**Text provided:**
::::

Ryan: Well it’s been a constant process that’s ongoing, so it’s not like I’m at the top of the mountain by a longshot. But I always had good people around. I was really lucky. Even with the band, we met 30 years ago this year. So those two dudes, Brian and Adam, they are really good people.
That’s not even just part of it, it’s why we’re in a band. Because I wouldn’t get in a band with a fuck up or a horrible person. We all were just kind of good dudes, and we were able to grow up around each other, and help each other grow up.
But the seed was there. I think my radar, even back then, was good. And when I think about my friends in high school, they were all really good people too. So, I don’t know. There weren’t really super dark times.

::::

**Tasks to complete:**
[a] Quote the interview excerpt word for word, everything from "That’s not even" down to "super dark times.".
[b] In the interview excerpt, what are the names of the two bandmates Ryan mentions?

Dataset items:
::::

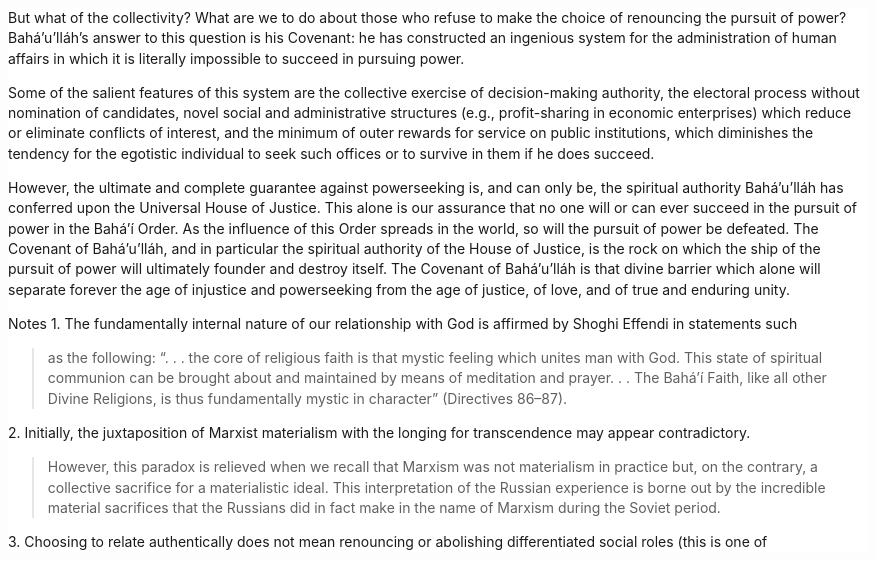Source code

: But what of the collectivity? What are we to do about those who refuse to make the choice of renouncing
the pursuit of power? Bahá’u’lláh’s answer to this question is his Covenant: he has constructed an ingenious system
for the administration of human affairs in which it is literally impossible to succeed in pursuing power.

Some of the salient features of this system are the collective exercise of decision-making authority, the
electoral process without nomination of candidates, novel social and administrative structures (e.g., profit-sharing in
economic enterprises) which reduce or eliminate conflicts of interest, and the minimum of outer rewards for service
on public institutions, which diminishes the tendency for the egotistic individual to seek such offices or to survive in
them if he does succeed.

However, the ultimate and complete guarantee against powerseeking is, and can only be, the spiritual
authority Bahá’u’lláh has conferred upon the Universal House of Justice. This alone is our assurance that no one will
or can ever succeed in the pursuit of power in the Bahá’í Order. As the influence of this Order spreads in the world,
so will the pursuit of power be defeated. The Covenant of Bahá’u’lláh, and in particular the spiritual authority of the
House of Justice, is the rock on which the ship of the pursuit of power will ultimately founder and destroy itself. The
Covenant of Bahá’u’lláh is that divine barrier which alone will separate forever the age of injustice and
powerseeking from the age of justice, of love, and of true and enduring unity.

Notes
1\. The fundamentally internal nature of our relationship with God is affirmed by Shoghi Effendi in statements such

> as the following: “. . . the core of religious faith is that mystic feeling which unites man with God. This state of
> spiritual communion can be brought about and maintained by means of meditation and prayer. . . The Bahá’í
> Faith, like all other Divine Religions, is thus fundamentally mystic in character” (Directives 86–87).

2\. Initially, the juxtaposition of Marxist materialism with the longing for transcendence may appear contradictory.

> However, this paradox is relieved when we recall that Marxism was not materialism in practice but, on the
> contrary, a collective sacrifice for a materialistic ideal. This interpretation of the Russian experience is borne
> out by the incredible material sacrifices that the Russians did in fact make in the name of Marxism during the
> Soviet period.

3\. Choosing to relate authentically does not mean renouncing or abolishing differentiated social roles (this is one of
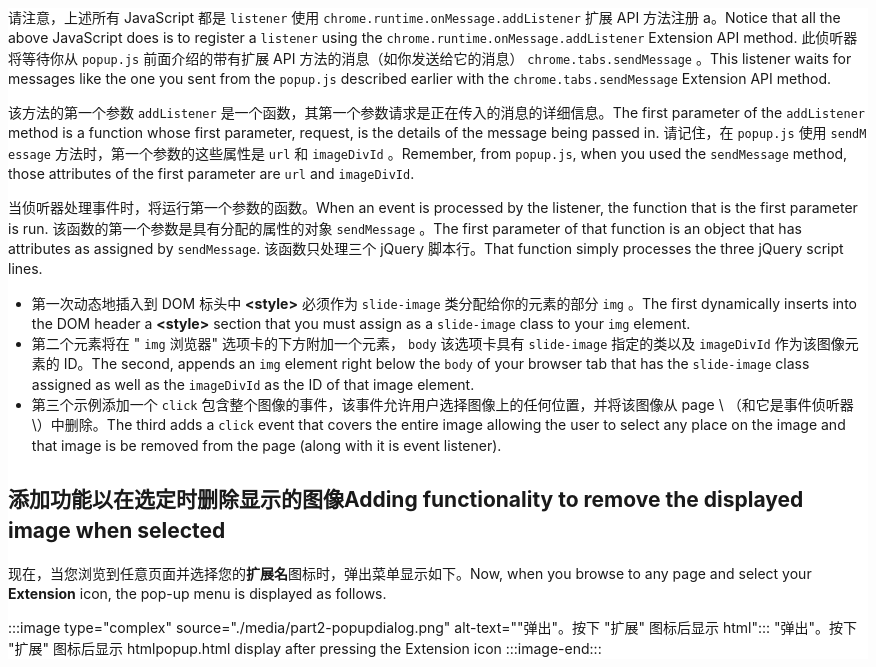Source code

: <span data-ttu-id="82e9f-160">请注意，上述所有 JavaScript 都是 `listener` 使用 `chrome.runtime.onMessage.addListener` 扩展 API 方法注册 a。</span><span class="sxs-lookup"><span data-stu-id="82e9f-160">Notice that all the above JavaScript does is to register a `listener` using the `chrome.runtime.onMessage.addListener` Extension API method.</span></span>  <span data-ttu-id="82e9f-161">此侦听器将等待你从 `popup.js` 前面介绍的带有扩展 API 方法的消息（如你发送给它的消息） `chrome.tabs.sendMessage` 。</span><span class="sxs-lookup"><span data-stu-id="82e9f-161">This listener waits for messages like the one you sent from the `popup.js` described earlier with the `chrome.tabs.sendMessage` Extension API method.</span></span>  

<span data-ttu-id="82e9f-162">该方法的第一个参数 `addListener` 是一个函数，其第一个参数请求是正在传入的消息的详细信息。</span><span class="sxs-lookup"><span data-stu-id="82e9f-162">The first parameter of the `addListener` method is a function whose first parameter, request, is the details of the message being passed in.</span></span>  <span data-ttu-id="82e9f-163">请记住，在 `popup.js` 使用 `sendMessage` 方法时，第一个参数的这些属性是 `url` 和 `imageDivId` 。</span><span class="sxs-lookup"><span data-stu-id="82e9f-163">Remember, from `popup.js`, when you used the `sendMessage` method, those attributes of the first parameter are `url` and `imageDivId`.</span></span>  

<span data-ttu-id="82e9f-164">当侦听器处理事件时，将运行第一个参数的函数。</span><span class="sxs-lookup"><span data-stu-id="82e9f-164">When an event is processed by the listener, the function that is the first parameter is run.</span></span>  <span data-ttu-id="82e9f-165">该函数的第一个参数是具有分配的属性的对象 `sendMessage` 。</span><span class="sxs-lookup"><span data-stu-id="82e9f-165">The first parameter of that function is an object that has attributes as assigned by `sendMessage`.</span></span>  <span data-ttu-id="82e9f-166">该函数只处理三个 jQuery 脚本行。</span><span class="sxs-lookup"><span data-stu-id="82e9f-166">That function simply processes the three jQuery script lines.</span></span>  

*   <span data-ttu-id="82e9f-167">第一次动态地插入到 DOM 标头中 **\<style\>** 必须作为 `slide-image` 类分配给你的元素的部分 `img` 。</span><span class="sxs-lookup"><span data-stu-id="82e9f-167">The first dynamically inserts into the DOM header a **\<style\>** section that you must assign as a `slide-image` class to your `img` element.</span></span>  
*   <span data-ttu-id="82e9f-168">第二个元素将在 " `img` 浏览器" 选项卡的下方附加一个元素， `body` 该选项卡具有 `slide-image` 指定的类以及 `imageDivId` 作为该图像元素的 ID。</span><span class="sxs-lookup"><span data-stu-id="82e9f-168">The second, appends an `img` element right below the `body` of your browser tab that has the `slide-image` class assigned as well as the `imageDivId` as the ID of that image element.</span></span>  
*   <span data-ttu-id="82e9f-169">第三个示例添加一个 `click` 包含整个图像的事件，该事件允许用户选择图像上的任何位置，并将该图像从 page \ （和它是事件侦听器 \）中删除。</span><span class="sxs-lookup"><span data-stu-id="82e9f-169">The third adds a `click` event that covers the entire image allowing the user to select any place on the image and that image is be removed from the page \(along with it is event listener\).</span></span>  

## <span data-ttu-id="82e9f-170">添加功能以在选定时删除显示的图像</span><span class="sxs-lookup"><span data-stu-id="82e9f-170">Adding functionality to remove the displayed image when selected</span></span>  

<span data-ttu-id="82e9f-171">现在，当您浏览到任意页面并选择您的**扩展名**图标时，弹出菜单显示如下。</span><span class="sxs-lookup"><span data-stu-id="82e9f-171">Now, when you browse to any page and select your **Extension** icon, the pop-up menu is displayed as follows.</span></span>  

:::image type="complex" source="./media/part2-popupdialog.png" alt-text=""弹出"。按下 "扩展" 图标后显示 html":::
   <span data-ttu-id="82e9f-173">"弹出"。按下 "扩展" 图标后显示 html</span><span class="sxs-lookup"><span data-stu-id="82e9f-173">popup.html display after pressing the Extension icon</span></span>
:::image-end:::

  
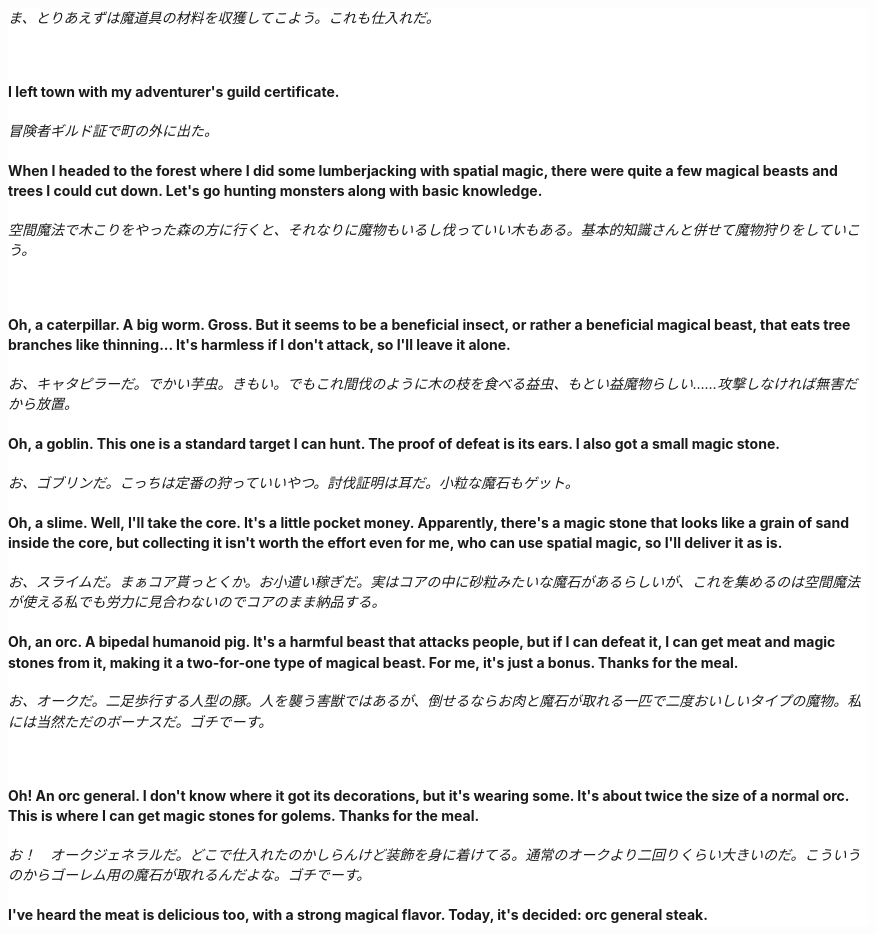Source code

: *ま、とりあえずは魔道具の材料を収獲してこよう。これも仕入れだ。*

&nbsp;

#### I left town with my adventurer's guild certificate.

*冒険者ギルド証で町の外に出た。*

#### When I headed to the forest where I did some lumberjacking with spatial magic, there were quite a few magical beasts and trees I could cut down. Let's go hunting monsters along with basic knowledge.

*空間魔法で木こりをやった森の方に行くと、それなりに魔物もいるし伐っていい木もある。基本的知識さんと併せて魔物狩りをしていこう。*

&nbsp;

#### Oh, a caterpillar. A big worm. Gross. But it seems to be a beneficial insect, or rather a beneficial magical beast, that eats tree branches like thinning... It's harmless if I don't attack, so I'll leave it alone.

*お、キャタピラーだ。でかい芋虫。きもい。でもこれ間伐のように木の枝を食べる益虫、もとい益魔物らしい……攻撃しなければ無害だから放置。*

#### Oh, a goblin. This one is a standard target I can hunt. The proof of defeat is its ears. I also got a small magic stone.

*お、ゴブリンだ。こっちは定番の狩っていいやつ。討伐証明は耳だ。小粒な魔石もゲット。*

#### Oh, a slime. Well, I'll take the core. It's a little pocket money. Apparently, there's a magic stone that looks like a grain of sand inside the core, but collecting it isn't worth the effort even for me, who can use spatial magic, so I'll deliver it as is.

*お、スライムだ。まぁコア貰っとくか。お小遣い稼ぎだ。実はコアの中に砂粒みたいな魔石があるらしいが、これを集めるのは空間魔法が使える私でも労力に見合わないのでコアのまま納品する。*

#### Oh, an orc. A bipedal humanoid pig. It's a harmful beast that attacks people, but if I can defeat it, I can get meat and magic stones from it, making it a two-for-one type of magical beast. For me, it's just a bonus. Thanks for the meal.

*お、オークだ。二足歩行する人型の豚。人を襲う害獣ではあるが、倒せるならお肉と魔石が取れる一匹で二度おいしいタイプの魔物。私には当然ただのボーナスだ。ゴチでーす。*

&nbsp;

#### Oh! An orc general. I don't know where it got its decorations, but it's wearing some. It's about twice the size of a normal orc. This is where I can get magic stones for golems. Thanks for the meal.

*お！　オークジェネラルだ。どこで仕入れたのかしらんけど装飾を身に着けてる。通常のオークより二回りくらい大きいのだ。こういうのからゴーレム用の魔石が取れるんだよな。ゴチでーす。*

#### I've heard the meat is delicious too, with a strong magical flavor. Today, it's decided: orc general steak.
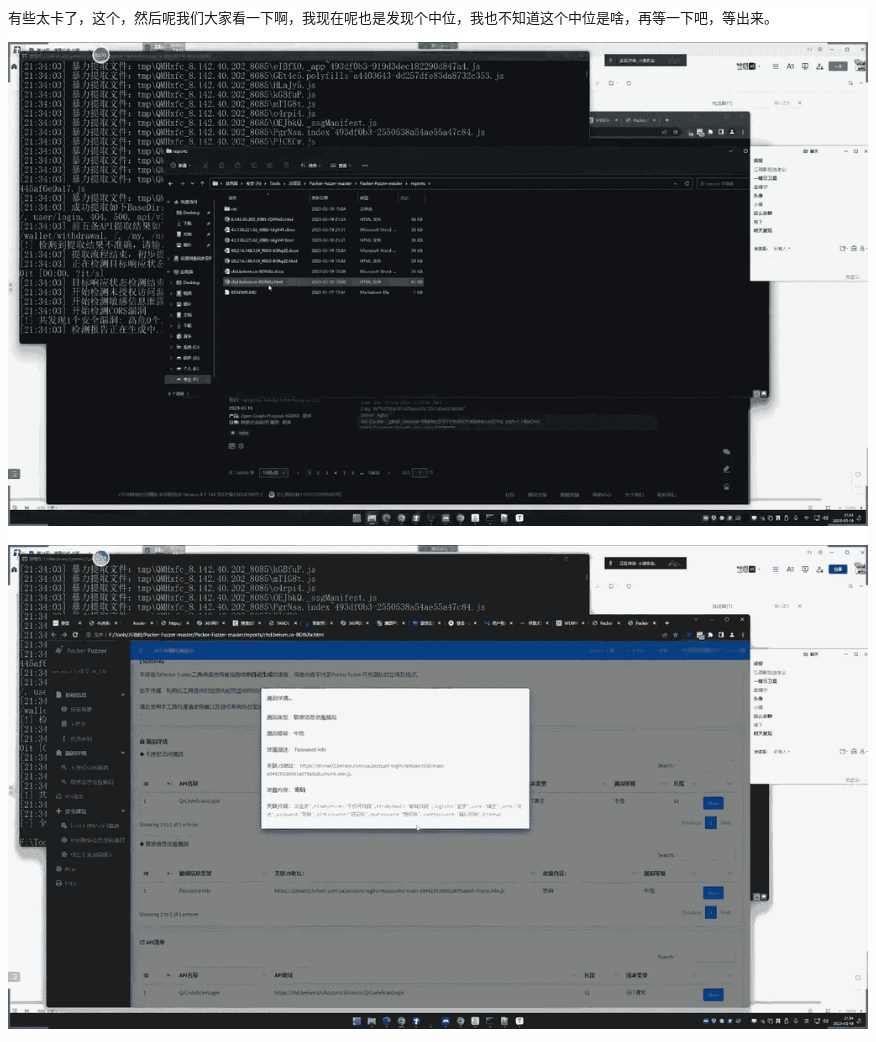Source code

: 有些太卡了，这个，然后呢我们大家看一下啊，我现在呢也是发现个中位，我也不知道这个中位是啥，再等一下吧，等出来。



![](img/4f33ebdc4faf5af1d4597311e1389f68_306.png)

![](img/4f33ebdc4faf5af1d4597311e1389f68_307.png)
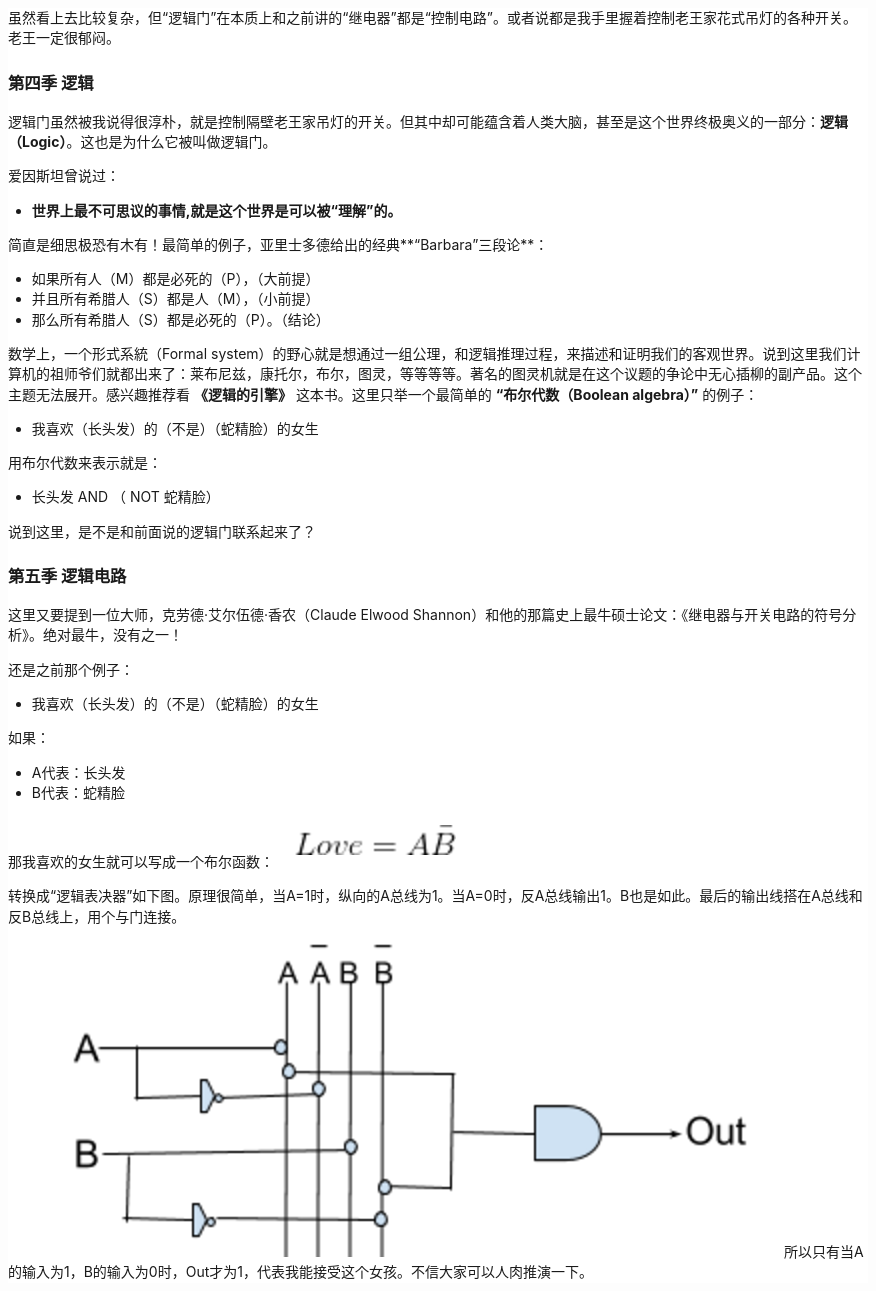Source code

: 虽然看上去比较复杂，但“逻辑门”在本质上和之前讲的“继电器”都是“控制电路”。或者说都是我手里握着控制老王家花式吊灯的各种开关。老王一定很郁闷。

### 第四季 逻辑
逻辑门虽然被我说得很淳朴，就是控制隔壁老王家吊灯的开关。但其中却可能蕴含着人类大脑，甚至是这个世界终极奥义的一部分：**逻辑（Logic）**。这也是为什么它被叫做逻辑门。

爱因斯坦曾说过：
* **世界上最不可思议的事情,就是这个世界是可以被“理解”的。**

简直是细思极恐有木有！最简单的例子，亚里士多德给出的经典**“Barbara”三段论**：
* 如果所有人（M）都是必死的（P），（大前提）
* 并且所有希腊人（S）都是人（M），（小前提）
* 那么所有希腊人（S）都是必死的（P）。（结论）

数学上，一个形式系統（Formal system）的野心就是想通过一组公理，和逻辑推理过程，来描述和证明我们的客观世界。说到这里我们计算机的祖师爷们就都出来了：莱布尼兹，康托尔，布尔，图灵，等等等等。著名的图灵机就是在这个议题的争论中无心插柳的副产品。这个主题无法展开。感兴趣推荐看 **《逻辑的引擎》** 这本书。这里只举一个最简单的 **“布尔代数（Boolean algebra）”** 的例子：
* 我喜欢（长头发）的（不是）（蛇精脸）的女生

用布尔代数来表示就是：
* 长头发 AND （ NOT 蛇精脸）

说到这里，是不是和前面说的逻辑门联系起来了？

### 第五季 逻辑电路
这里又要提到一位大师，克劳德·艾尔伍德·香农（Claude Elwood Shannon）和他的那篇史上最牛硕士论文：《继电器与开关电路的符号分析》。绝对最牛，没有之一！

还是之前那个例子：
* 我喜欢（长头发）的（不是）（蛇精脸）的女生

如果：
* A代表：长头发
* B代表：蛇精脸

那我喜欢的女生就可以写成一个布尔函数：
![love](/images/tij4-18/love.png)

转换成“逻辑表决器”如下图。原理很简单，当A=1时，纵向的A总线为1。当A=0时，反A总线输出1。B也是如此。最后的输出线搭在A总线和反B总线上，用个与门连接。
![vote](/images/tij4-18/vote.png)
所以只有当A的输入为1，B的输入为0时，Out才为1，代表我能接受这个女孩。不信大家可以人肉推演一下。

::::

**List of answers:**
[a]
That’s not even just part of it, it’s why we’re in a band. Because I wouldn’t get in a band with a fuck up or a horrible person. We all were just kind of good dudes, and we were able to grow up around each other, and help each other grow up.
But the seed was there. I think my radar, even back then, was good. And when I think about my friends in high school, they were all really good people too. So, I don’t know. There weren’t really super dark times.

[b] Brian and Adam.